Rahn teamed up on the study with Holly Doremus, a UC Davis law professor, and
James Diffendorfer, a scientist with the Illinois Natural History Survey. In
the July issue of BioScience magazine, the trio published their findings in a
study of 22 habitat conservation plans in California, Oregon, Washington and
Nevada.
Habitat plans are a relatively recent phenomenon. They emerged after the 1982
passage of an amendment to the landmark 1973 Endangered Species Act.
Bulking up on endangered species
In the early years of the conservation plan, strategies tended to focus on one
species in isolation and on the activities of a single agency or developer. In
more recent years, property owners have elected to form regional partnerships
and craft plans that set aside land for the survival of multiple species and
clear the way for multiple land users to fire up the bulldozer.
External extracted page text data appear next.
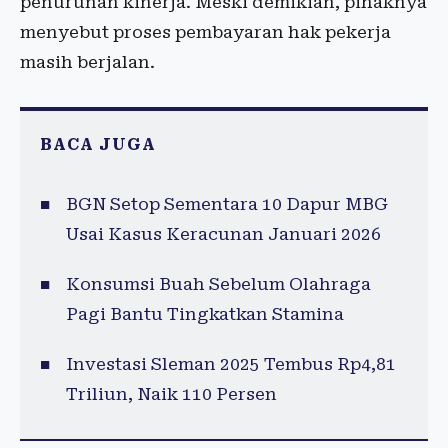
penurunan kinerja. Meski demikian, pihaknya
menyebut proses pembayaran hak pekerja
masih berjalan.
BACA JUGA
BGN Setop Sementara 10 Dapur MBG
Usai Kasus Keracunan Januari 2026
Konsumsi Buah Sebelum Olahraga
Pagi Bantu Tingkatkan Stamina
Investasi Sleman 2025 Tembus Rp4,81
Triliun, Naik 110 Persen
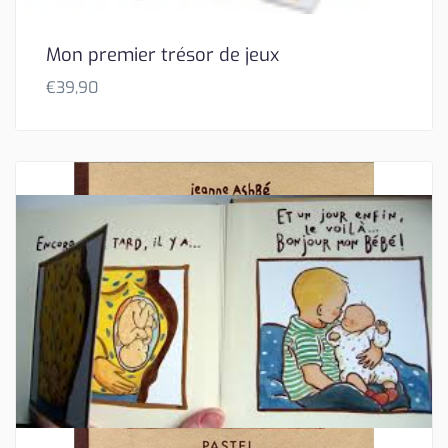
Mon premier trésor de jeux
€
39,90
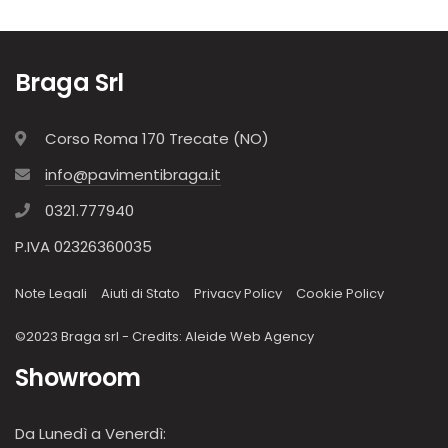
Braga Srl
Corso Roma 170 Trecate (NO)
info@pavimentibraga.it
0321.777940
P.IVA 02326360035
Note Legali
Aiuti di Stato
Privacy Policy
Cookie Policy
©2023 Braga srl - Credits:
Aleide Web Agency
Showroom
Da Lunedì a Venerdì:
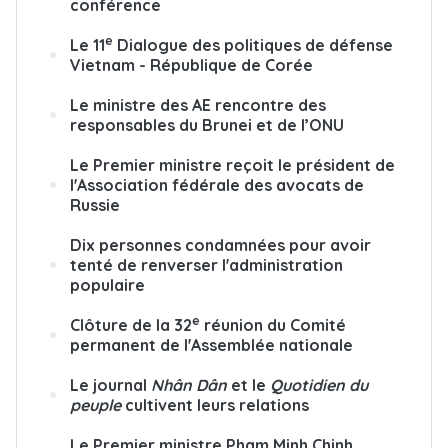
conférence
e
Le 11
Dialogue des politiques de défense
Vietnam - République de Corée
Le ministre des AE rencontre des
responsables du Brunei et de l’ONU
Le Premier ministre reçoit le président de
l'Association fédérale des avocats de
Russie
Dix personnes condamnées pour avoir
tenté de renverser l'administration
populaire
e
Clôture de la 32
réunion du Comité
permanent de l'Assemblée nationale
Le journal
Nhân Dân
et le
Quotidien du
peuple
cultivent leurs relations
Le Premier ministre Pham Minh Chinh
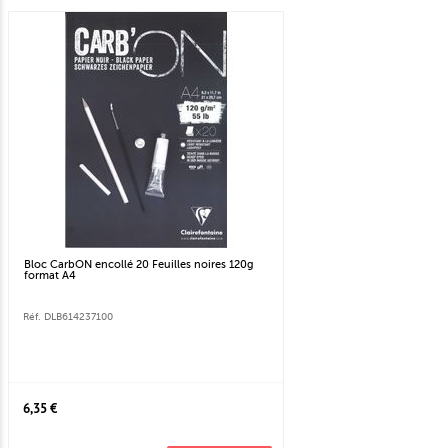
Bloc CarbON encollé 20 Feuilles noires 120g
format A4
Réf. DLB614237100
6,35 €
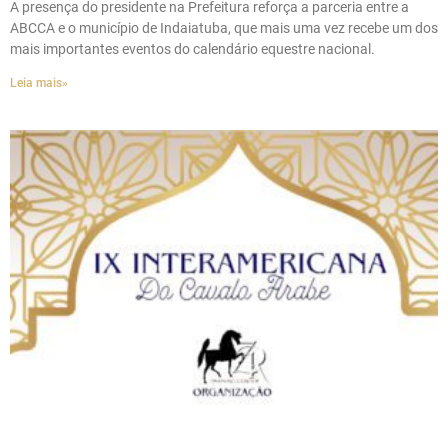
A presença do presidente na Prefeitura reforça a parceria entre a
ABCCA e o município de Indaiatuba, que mais uma vez recebe um dos
mais importantes eventos do calendário equestre nacional.
Leia mais»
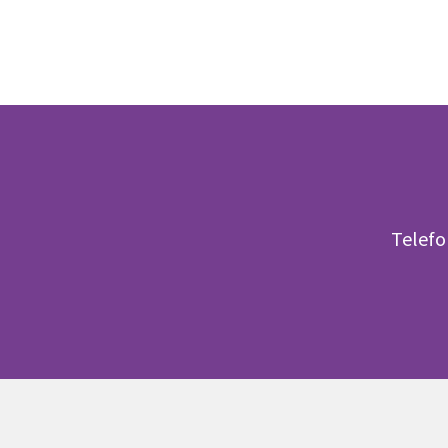
Telefo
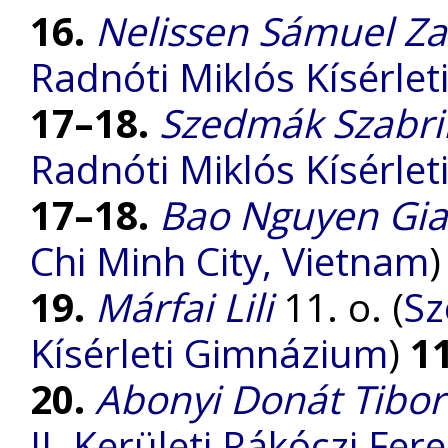
16.
Nelissen Sámuel Za
Radnóti Miklós Kísérle
17–18.
Szedmák Szabri
Radnóti Miklós Kísérle
17–18.
Bao Nguyen Gia
Chi Minh City, Vietnam
19.
Márfai Lili
11. o. (
Sz
Kísérleti Gimnázium
)
1
20.
Abonyi Donát Tibor
II. Kerületi Rákóczi Fe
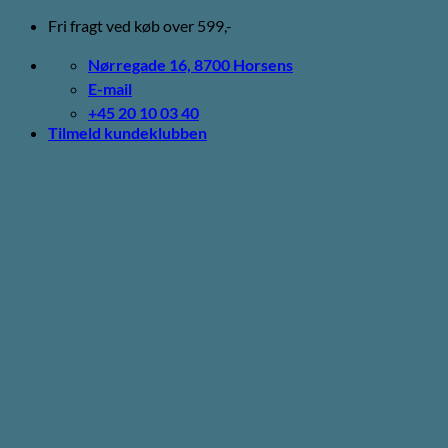
Fortsæt
Fri fragt ved køb over 599,-
til
indhold
Nørregade 16, 8700 Horsens
E-mail
+45 20 10 03 40
Tilmeld kundeklubben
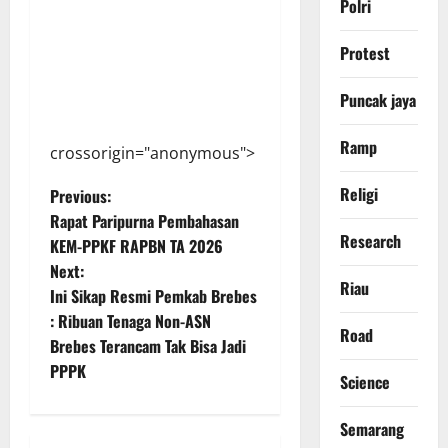
Polri
Protest
Puncak jaya
Ramp
crossorigin="anonymous">
P
Religi
Previous:
Rapat Paripurna Pembahasan
o
Research
KEM-PPKF RAPBN TA 2026
Next:
s
Riau
Ini Sikap Resmi Pemkab Brebes
t
: Ribuan Tenaga Non-ASN
Road
Brebes Terancam Tak Bisa Jadi
n
PPPK
Science
a
Semarang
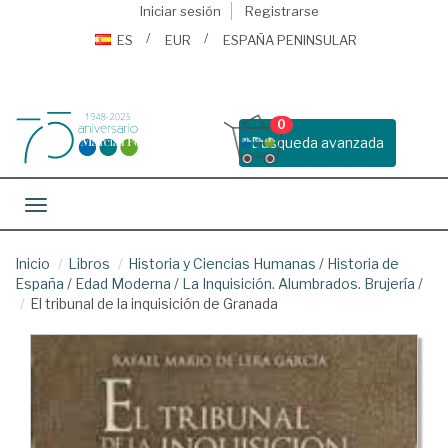
Iniciar sesión
Registrarse
ES
EUR
ESPAÑA PENINSULAR
0
Busqueda avanzada
Toggle navigation
Inicio
Libros
Historia y Ciencias Humanas
/
Historia de
España
/
Edad Moderna
/
La Inquisición. Alumbrados. Brujería
/
El tribunal de la inquisición de Granada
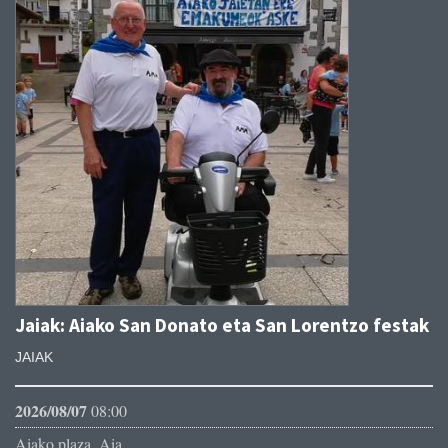
Jaiak: Aiako San Donato eta San Lorentzo festak
JAIAK
2026/08/07
08:00
Aiako plaza, Aia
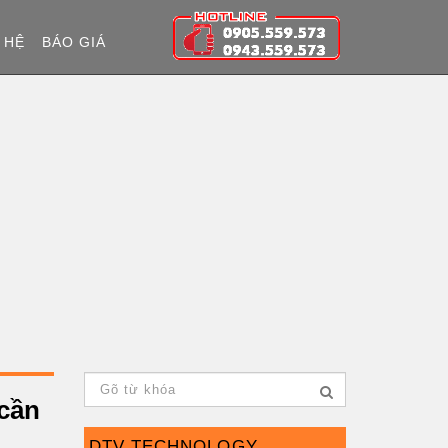
 HỆ
BÁO GIÁ
 cần
DTV TECHNOLOGY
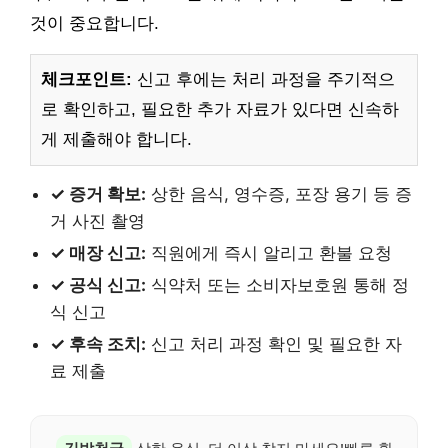
것이 중요합니다.
체크포인트:
신고 후에는 처리 과정을 주기적으
로 확인하고, 필요한 추가 자료가 있다면 신속하
게 제출해야 합니다.
✓ 증거 확보:
상한 음식, 영수증, 포장 용기 등 증
거 사진 촬영
✓ 매장 신고:
직원에게 즉시 알리고 환불 요청
✓ 공식 신고:
식약처 또는 소비자보호원 통해 정
식 신고
✓ 후속 조치:
신고 처리 과정 확인 및 필요한 자
료 제출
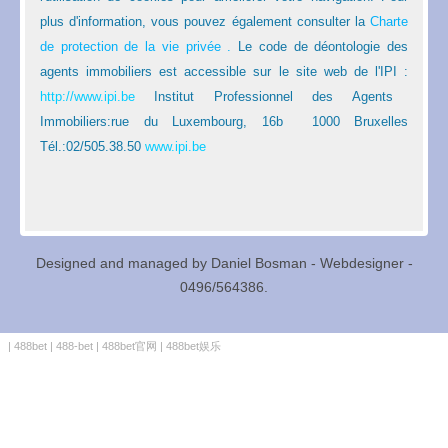
plus d'information, vous pouvez également consulter la
Charte
de protection de la vie privée
.
Le code de déontologie des
agents immobiliers est accessible sur le site web de l'IPI :
http://www.ipi.be
Institut Professionnel des Agents
Immobiliers:rue du Luxembourg, 16b 1000 Bruxelles
Tél.:02/505.38.50
www.ipi.be
Designed and managed by Daniel Bosman - Webdesigner -
0496/564386.
|
488bet
|
488-bet
|
488bet官网
|
488bet娱乐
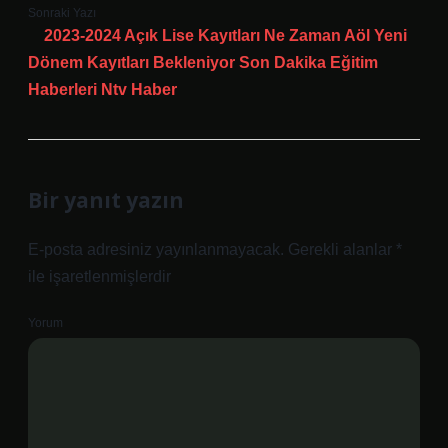
Sonraki Yazı
2023-2024 Açık Lise Kayıtları Ne Zaman Aöl Yeni
Dönem Kayıtları Bekleniyor Son Dakika Eğitim
Haberleri Ntv Haber
Bir yanıt yazın
E-posta adresiniz yayınlanmayacak.
Gerekli alanlar
*
ile işaretlenmişlerdir
Yorum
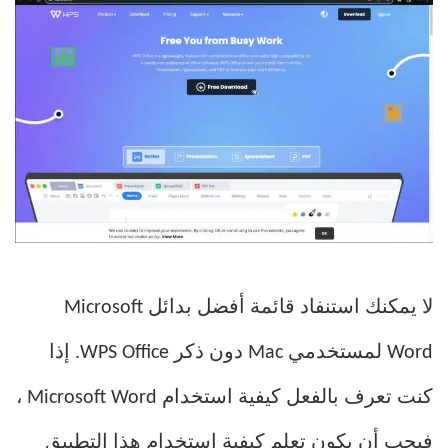
لا يمكنك استنفاد قائمة أفضل بدائل Microsoft
Word لمستخدمي Mac دون ذكر WPS Office. إذا
كنت تعرف بالفعل كيفية استخدام Microsoft Word ،
فيجب أن يكون تعلم كيفية استخدام هذا التطبيق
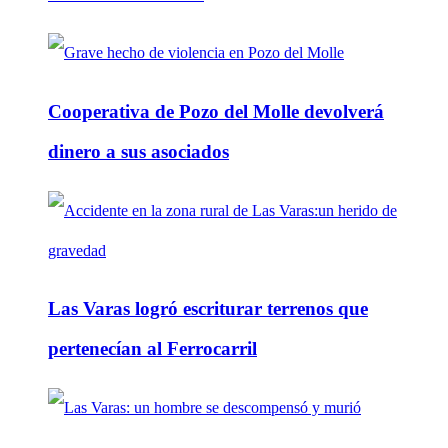
Cooperativa de Pozo del Molle devolverá
dinero a sus asociados
Las Varas logró escriturar terrenos que
pertenecían al Ferrocarril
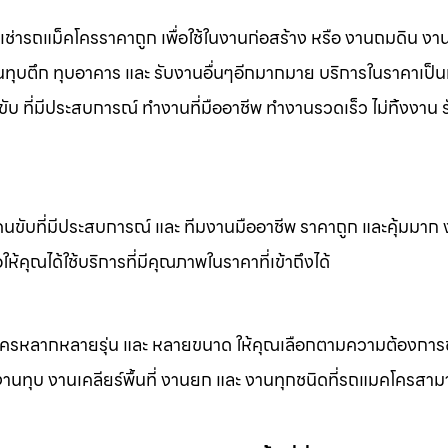
เช่ารถแม็คโครราคาถูก เพื่อใช้ในงานก่อสร้าง หรือ งานถมดิน งา
งานทุบตึก ทุบอาคาร และ รับงานอื่นๆอีกมากมาย บริการในราคาเป็น
ับ ที่มีประสบการณ์ ทำงานที่มืออาชีพ ทำงานรวดเร็ว ไม่ทิ้งงาน 
คนขับที่มีประสบการณ์ และ ทีมงานมืออาชีพ ราคาถูก และคุ้มมาก
ห้คุณได้ใช้บริการที่มีคุณภาพในราคาที่เข้าถึงได้
็คโครหลากหลายรุ่น และ หลายขนาด ให้คุณเลือกตามความต้องกา
 งานทุบ งานเคลียร์พื้นที่ งานยก และ งานทุกชนิดที่รถแมคโครสาม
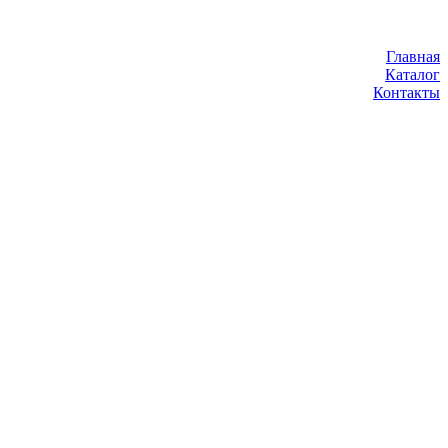
Главная
Каталог
Контакты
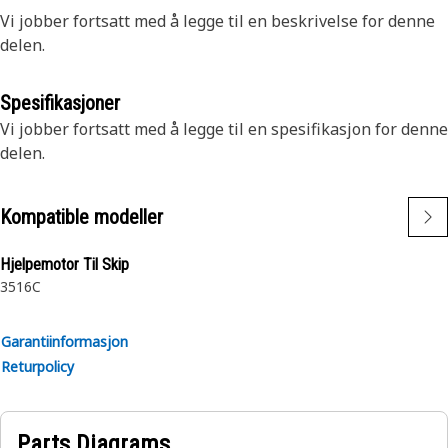
Vi jobber fortsatt med å legge til en beskrivelse for denne
delen.
Spesifikasjoner
Vi jobber fortsatt med å legge til en spesifikasjon for denne
delen.
Kompatible modeller
Hjelpemotor Til Skip
3516C
Garantiinformasjon
Returpolicy
Parts Diagrams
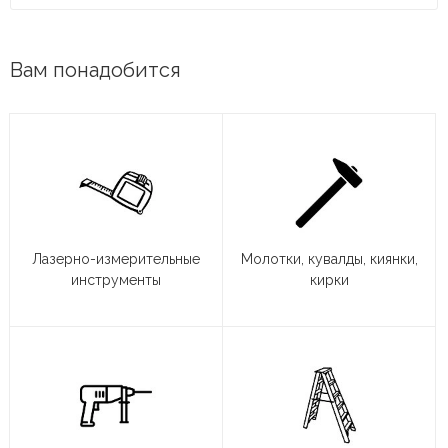
Вам понадобится
Лазерно-измерительные
Молотки, кувалды, киянки,
инструменты
кирки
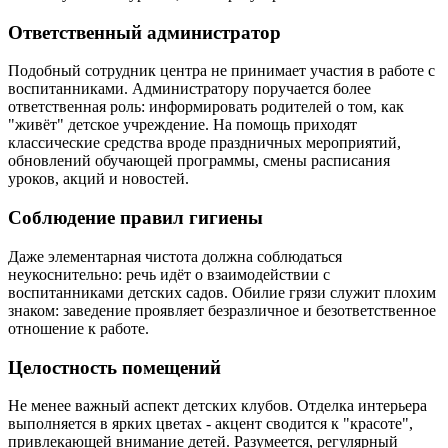
Ответственный администратор
Подобный сотрудник центра не принимает участия в работе с
воспитанниками. Администратору поручается более
ответственная роль: информировать родителей о том, как
"живёт" детское учреждение. На помощь приходят
классические средства вроде праздничных мероприятий,
обновлений обучающей программы, смены расписания
уроков, акций и новостей.
Соблюдение правил гигиены
Даже элементарная чистота должна соблюдаться
неукоснительно: речь идёт о взаимодействии с
воспитанниками детских садов. Обилие грязи служит плохим
знаком: заведение проявляет безразличное и безответственное
отношение к работе.
Целостность помещений
Не менее важный аспект детских клубов. Отделка интерьера
выполняется в ярких цветах - акцент сводится к "красоте",
привлекающей внимание детей. Разумеется, регулярный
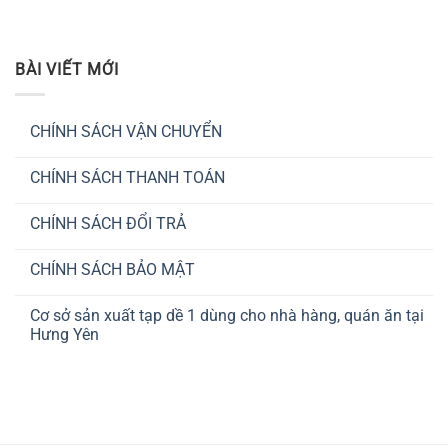
BÀI VIẾT MỚI
CHÍNH SÁCH VẬN CHUYỂN
Không
có
CHÍNH SÁCH THANH TOÁN
bình
luận
Không
ở
có
CHÍNH
CHÍNH SÁCH ĐỔI TRẢ
bình
SÁCH
luận
VẬN
Không
ở
CHUYỂN
có
CHÍNH
CHÍNH SÁCH BẢO MẬT
bình
SÁCH
luận
THANH
Không
ở
TOÁN
có
CHÍNH
Cơ sở sản xuất tạp dề 1 dùng cho nhà hàng, quán ăn tại
bình
SÁCH
luận
Hưng Yên
ĐỔI
ở
TRẢ
CHÍNH
Không
SÁCH
có
BẢO
bình
MẬT
luận
ở
Cơ
sở
sản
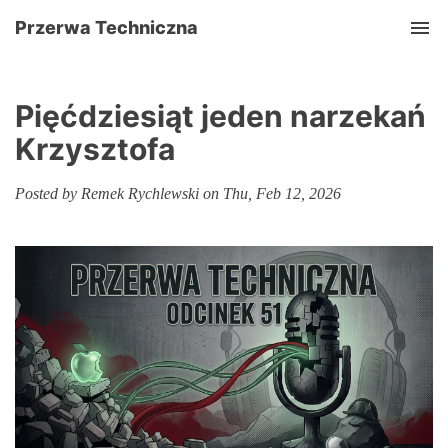
Przerwa Techniczna
Tog
Pięćdziesiąt jeden narzekań
Krzysztofa
Posted by Remek Rychlewski on Thu, Feb 12, 2026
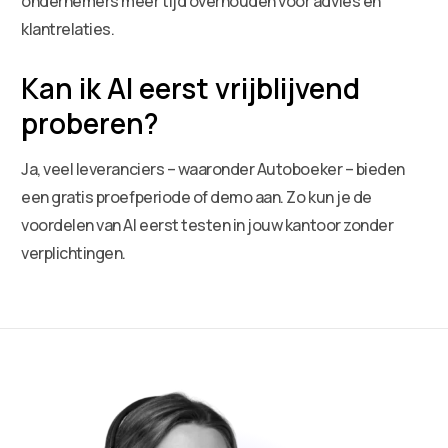
ondernemers meer tijd overhouden voor advies en
klantrelaties.
Kan ik AI eerst vrijblijvend
proberen?
Ja, veel leveranciers – waaronder Autoboeker – bieden
een gratis proefperiode of demo aan. Zo kun je de
voordelen van AI eerst testen in jouw kantoor zonder
verplichtingen.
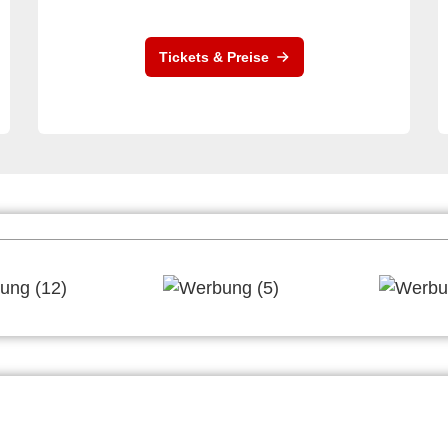
Tickets & Preise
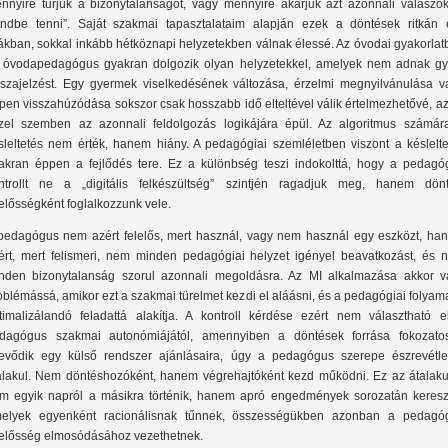
nnyire tűrjük a bizonytalanságot, vagy mennyire akarjuk azt azonnali válaszok
endbe tenni”. Saját szakmai tapasztalataim alapján ezek a döntések ritkán e
tákban, sokkal inkább hétköznapi helyzetekben válnak élessé. Az óvodai gyakorla
 óvodapedagógus gyakran dolgozik olyan helyzetekkel, amelyek nem adnak gy
sszajelzést. Egy gyermek viselkedésének változása, érzelmi megnyilvánulása v
pen visszahúzódása sokszor csak hosszabb idő elteltével válik értelmezhetővé, a
zel szemben az azonnali feldolgozás logikájára épül. Az algoritmus számár
sleltetés nem érték, hanem hiány. A pedagógiai szemléletben viszont a késlelte
akran éppen a fejlődés tere. Ez a különbség teszi indokolttá, hogy a pedagóg
ntrollt ne a „digitális felkészültség” szintjén ragadjuk meg, hanem dönt
lelősségként foglalkozzunk vele.
pedagógus nem azért felelős, mert használ, vagy nem használ egy eszközt, ha
ért, mert felismeri, nem minden pedagógiai helyzet igényel beavatkozást, és 
nden bizonytalanság szorul azonnali megoldásra. Az MI alkalmazása akkor vá
oblémássá, amikor ezt a szakmai türelmet kezdi el aláásni, és a pedagógiai folyam
timalizálandó feladattá alakítja. A kontroll kérdése ezért nem választható e
dagógus szakmai autonómiájától, amennyiben a döntések forrása fokozato
tevődik egy külső rendszer ajánlásaira, úgy a pedagógus szerepe észrevétle
alakul. Nem döntéshozóként, hanem végrehajtóként kezd működni. Ez az átalaku
m egyik napról a másikra történik, hanem apró engedmények sorozatán kereszt
elyek egyenként racionálisnak tűnnek, összességükben azonban a pedagóg
lelősség elmosódásához vezethetnek.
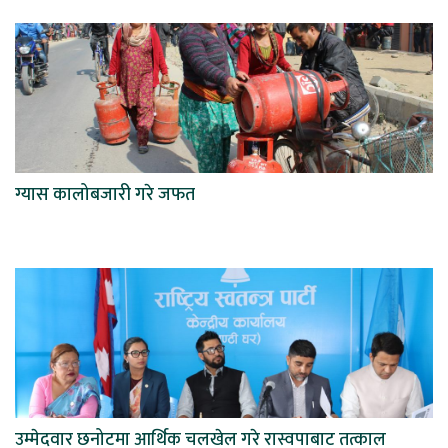
ग्यास कालोबजारी गरे जफत
उम्मेदवार छनोटमा आर्थिक चलखेल गरे रास्वपाबाट तत्काल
"Developers figured out that these agencies in charge would let them bulk
up on the list of species that these plans would allow them to kill and
bulldoze habitat for," said Hogan, of the Center for Biological
Diversity.
San Diego was one of the first counties in the nation to embrace the idea of a
regional, multi-pronged strategy, and in 1996 completed a plan for 235,000
acres and 85 species. A number of other San Diego County plans are in the
works, including one covering seven North County cities. And in June 2004, the
Fish and Wildlife Service approved one of the nation's most sweeping
conservation plans in western Riverside County, one spanning 526,000 acres and
146 species.
Borre Winckel, executive director for the Riverside County Chapter of the
Building Industry Association of Southern California and one of the
negotiators on the western Riverside plan, said it only makes sense to work
with other stakeholders to develop plans that cover entire regions.
"The alternative is deplorable ---- standing in line in Carlsbad and
negotiating to get individual permits from the feds," Winckel said.
It also makes sense, said Fish and Wildlife's Hendron, to devise a regional
plan that weaves together the needs of many species and delivers a
comprehensive, connected system of reserves. That's better than the hodgepodge
of tiny islands of reserves that would have emerged, had the agency still been
dealing with each property owner one by one, she said.
One size doesn't fit all
What doesn't make sense, said Rahn, is how those are reserve systems are being
pieced together.
Rahn said regional plans tend to focus on popular flagship species, such as
the California coastal gnatcatcher bird, and tend to reflect the habitat needs
of that species. He said plans tend to assume that what is good for one
species is good for the others.
"You can't just focus on the California gnatcatcher or the spotted
owl," Rahn said.
Often, he said, other species require a unique habitat type.
Hendron countered that her agency does not blindly assume that saving coastal
sage scrub for the gnatcatcher, for example, will automatically cover other
birds' needs. She said the Fish and Wildlife Service requires oak woodlands,
wetlands, grasslands and other types of habitat to be preserved, too, to meet
the different needs of different animals and plants ---- including those that
might show later.
Those decisions are based on extensive research, she said. At the same time,
there are sometimes holes in the research that cannot be filled.
"There is always, ideally, the desire to know everything there is to know
about a species before you identify an action to take on its behalf. That is
the academic world," she said. "But in the real world of
on-the-ground conservation biology, that's not always doable."